KEITH: What you do on the road and record sales and chart and all that has to play
into it. That's what should get you in the entertainer category. I expect to compete for that every year because we work hard,
and we do all the things right. We try to deliver. As long as we're doing that, it's a great honor to be in there. It's tough.
It's very political. I've never been just completely award-friendly. My fans hang up on that a lot, but they shouldn't get
angry for that. They should take them for what they are and be glad that we're participating. I try to work the serenity prayer
a little bit. That's been a thing that my dad taught me a long time ago. You know, "Grant me enough serenity to accept the
things I cannot change, courage to change the things I can and the wisdom to know the difference." I have no control over
how the industry votes. You've just got to be grateful that you're getting to play the game everyday and take them as they
CMT NEWS: When your time came at the ACM Awards last May, you weren't there to pick up your
entertainer of the year trophy. You had lost a few awards earlier in the night, and everyone wondered why you left. Just for
the record, what really happened?
KEITH: You can usually tell if it's your night. Me and Willie were up for
video, and the duet [category] was me and Willie. He checked out on me and went up to the hotel, and I said, "Man, are we
going to write that song tonight?" He said, "Yeah, but I'm leaving at 6 a.m. to go back home to Hawaii." So I waited until
about 30 minutes before the show was over and I told my manager, "Man, if we don't get up there, he's going to want to get
in bed about 11 or midnight because he's getting up at 6." I said, "I might regret that I never got to finish this song with
him." He said, "Well, what if you win that award?" I said, "We're not going to win that award." So I said, "Let's hook it.

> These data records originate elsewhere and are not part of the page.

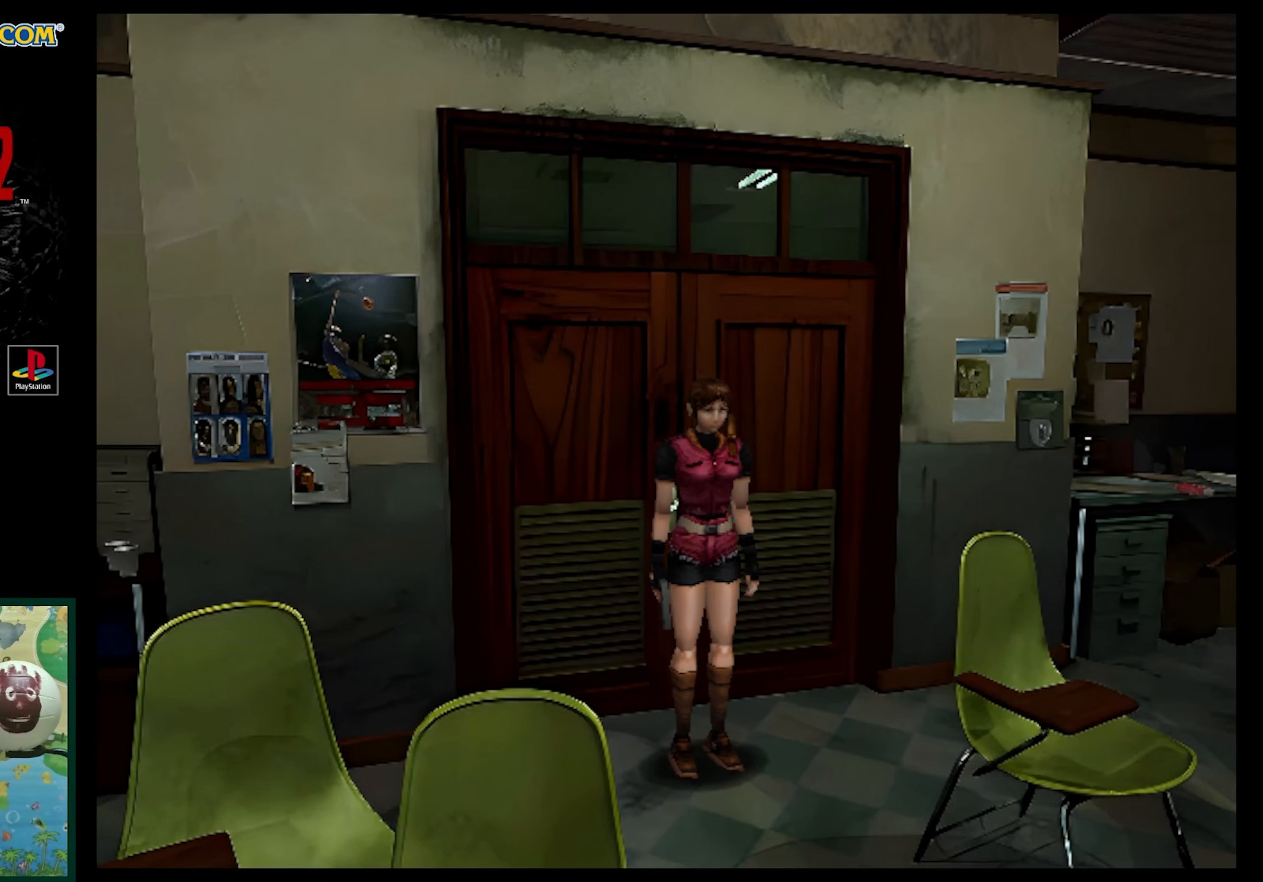
{"buttons": [], "events": []}
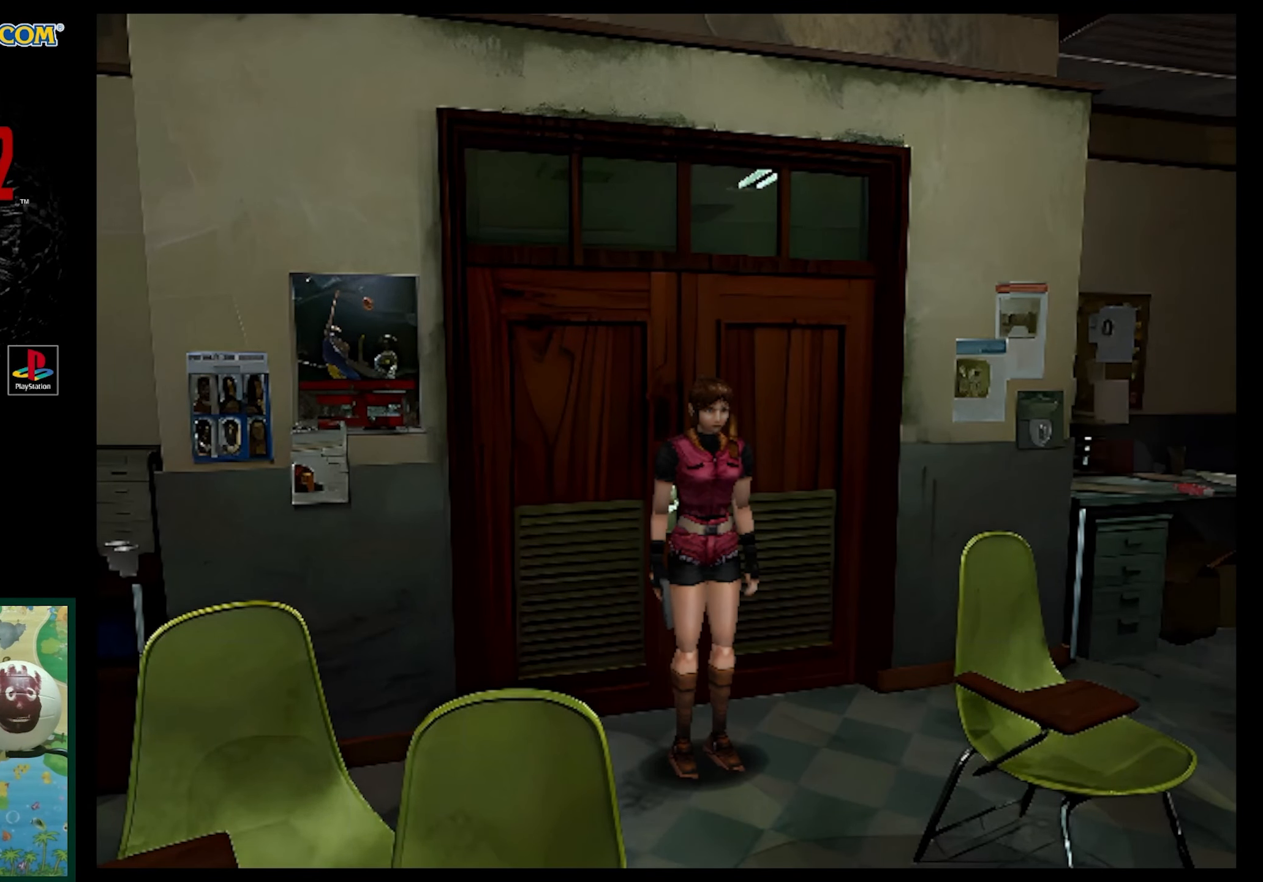
{"buttons": ["DPAD_UP"], "events": [[217, "DPAD_UP", "down"]]}
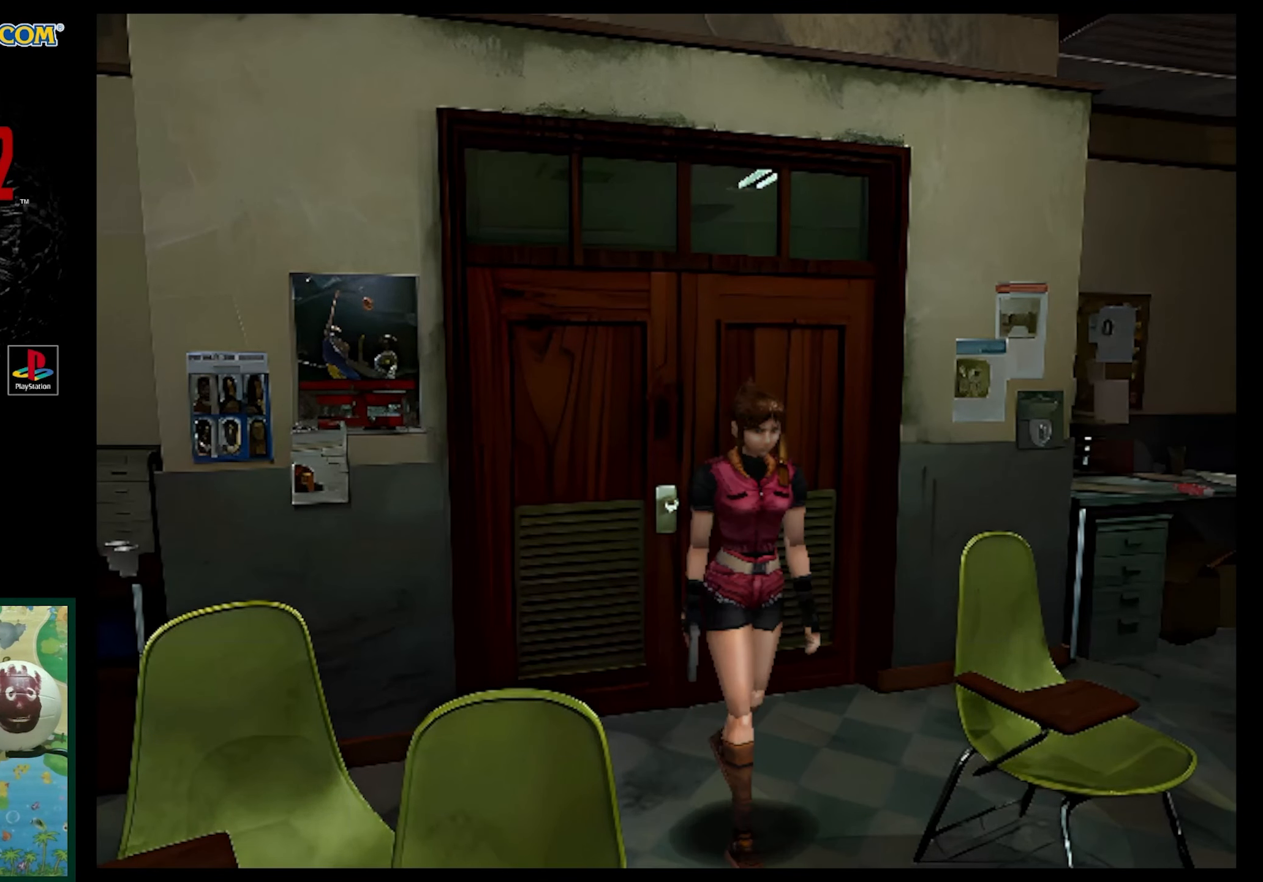
{"buttons": ["DPAD_UP"], "events": [[117, "SQUARE", "down"], [483, "SQUARE", "up"]]}
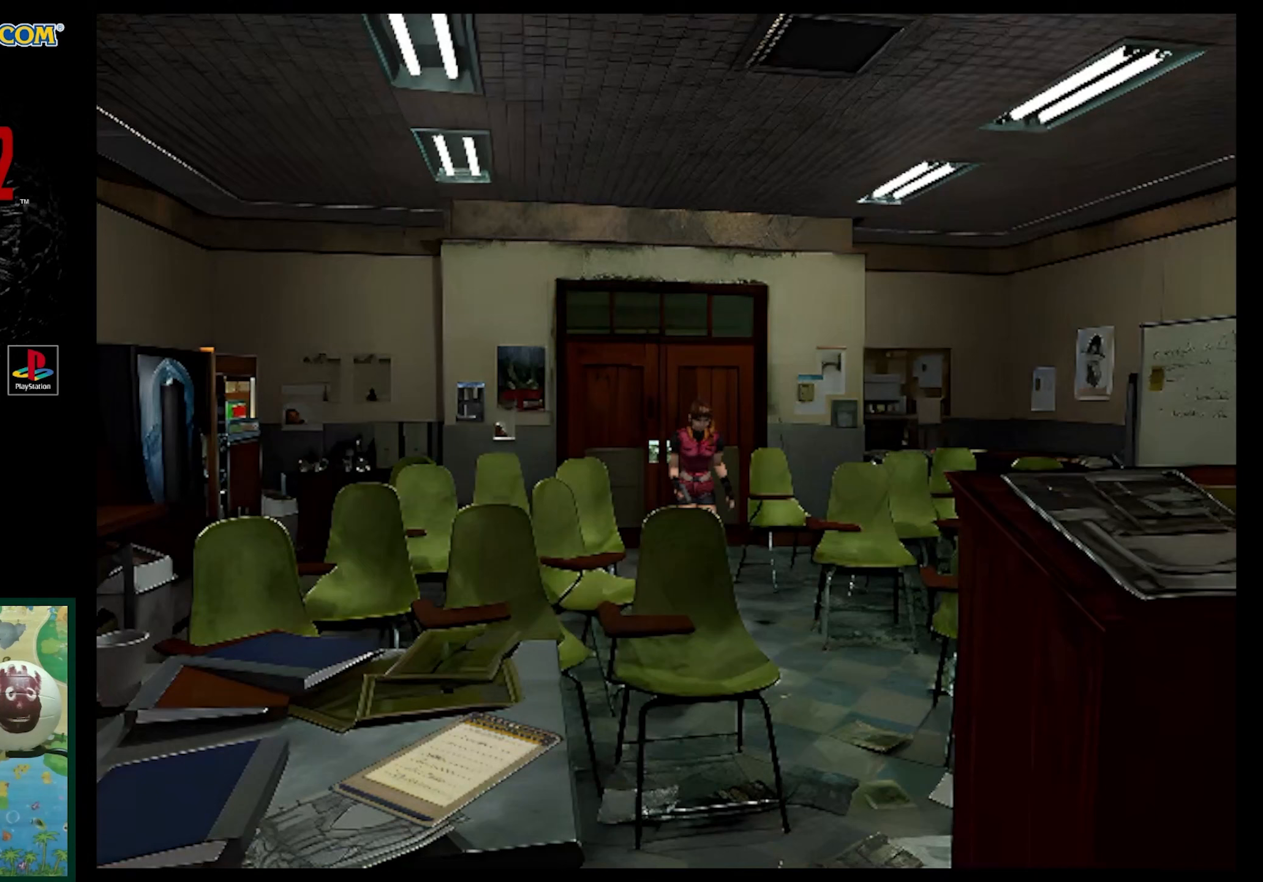
{"buttons": ["SQUARE", "DPAD_UP"], "events": [[400, "SQUARE", "down"]]}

I'd rather write the song." Then we got up there and he [manager T.K. Kimbrell] got a phone call and he said, "Well, you didn't
win male vocalist of the year." I said, "Well, we're safe then." Bam, got another phone call, and he said, "But you did win
entertainer." If I had thought I had a prayer at winning it, I would have been there to graciously accept it.
CMT NEWS: So, did you and Willie actually finish writing the song?
KEITH: Yes, we did. It's called
"I Can't Get Over You. So You Get Up and Answer the Phone." (laughs) You can ask him.
You seem to be in a writing frenzy lately. Your last album is just over a year old, but you're already coming with another
one, Shock N' Y'all. What is fueling that creative writing streak?
KEITH: I've always written so much that
I've always had a backlog of songs. As every album has been completed, I've almost always had the next one written. By the
time that we finished recording [Unleashed] and the album came out, in that little span I already had six or seven
more written. I'm always writing, and I'm very grateful that God gave me that talent because if I had to go find that many
songs each time, I wouldn't be able to do an album every 18 months or two years because I wouldn't be able to find that many
good songs that fit me. By being the writer and knowing who I'm writing for, it allows me to focus all my songwriting energy
right at the artist. So when you're writing for yourself alone, it makes it a lot easier.
NEWS: Where does the inspiration come from? What sparks your ideas?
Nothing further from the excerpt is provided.